The Lesson of the Trees
My Dad was a logger. He worked in the woods longer than I could remember and he insisted that his boys work in the woods with him. That means that when I was in 3rd grade my dad took me into the woods so that I could learn the trade. This never sat well with me because, well, it was hard work and I could not do what I wanted to do, which basically was lazing around, playing and being me. How dare he try to teach me to work! As I look back on it, it wasn't something that I enjoyed doing much.
One day when we were cutting some trees down, I noticed that the taller and larger trees were always next to older, large trees and I asked my Dad why that would be so. He told me that in order for for a tree to reach it's full potential, they needed a strong and tall tree nearby. He said that he believed that the older tree would shade the younger tree and in order for the younger tree to get enough sunlight, it would HAVE to grow taller so that it's leaves could rise above the other trees and capture the sun. If it did not grow, it would eventually die. That is how, he explained, that the older trees forced the younger trees to grow tall and strong and when they had served their purpose, we loggers would come along and cut down the older trees and then the job of growing new trees fell to the younger strong trees which were left and so, the process was repeated.
As I grew older and a little bit wiser, I began to understand and appreciate the reason my Dad took me into the woods in the first place. It was to challenge me to grow. He had learned the lesson of the trees and he was trying to teach me. He knew he had to challenge me in order that I might grow into a man and in forcing me to work in the woods with him, he was making that a reality. It wasn't something I appreciated or even wanted, but it was something I needed. I am now happy that he loved me enough to ignore my whining about the work.
I am working with Christians instead of trees and it is surprisingly like when I was a kid working in the woods, except now I am playing the role of my dad. I find that people are exactly like me and they too do not like to be challenged.

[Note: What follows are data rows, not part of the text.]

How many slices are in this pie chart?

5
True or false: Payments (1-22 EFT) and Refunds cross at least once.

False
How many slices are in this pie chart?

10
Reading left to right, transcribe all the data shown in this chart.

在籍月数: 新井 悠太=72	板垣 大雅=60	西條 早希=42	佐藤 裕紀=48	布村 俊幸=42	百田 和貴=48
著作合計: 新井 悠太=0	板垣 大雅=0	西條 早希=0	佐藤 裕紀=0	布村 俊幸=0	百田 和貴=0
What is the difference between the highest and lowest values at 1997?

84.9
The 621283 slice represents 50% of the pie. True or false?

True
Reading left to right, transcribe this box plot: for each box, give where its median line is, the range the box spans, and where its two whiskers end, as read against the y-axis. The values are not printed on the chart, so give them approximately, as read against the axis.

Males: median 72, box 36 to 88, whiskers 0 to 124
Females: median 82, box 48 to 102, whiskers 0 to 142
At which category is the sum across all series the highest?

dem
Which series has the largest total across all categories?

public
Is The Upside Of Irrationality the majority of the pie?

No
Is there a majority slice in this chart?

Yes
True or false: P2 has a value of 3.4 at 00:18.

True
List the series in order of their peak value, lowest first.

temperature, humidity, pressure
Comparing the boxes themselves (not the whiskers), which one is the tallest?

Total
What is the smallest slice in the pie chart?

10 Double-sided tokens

Like the trees, if they are not challenged, they eventually will end up taking the path of least resistance and will not grow; they will be spiritually weak. If they do not grow they will die or be so weak that they are not effective and that is not acceptable.
This is a particular problem in the Church today. People want to be comforted. They want to feel good and like me, they certainly do not appreciate being challenged. However it is a truth that the trees have long ago learned....and that is while it is not the most pleasant thing to go through, we all grow stronger and more useful when we are challenged to grow.
So remember that the next time you feel uncomfortable during a sermon and your ego is not stroked and you come away saying, "You know, that really wasn't a feel-good sermon." Take a lesson from the trees and grow. In that way you might be able to say, "You know, that really wasn't a feel-good sermon...but I really needed to hear that!"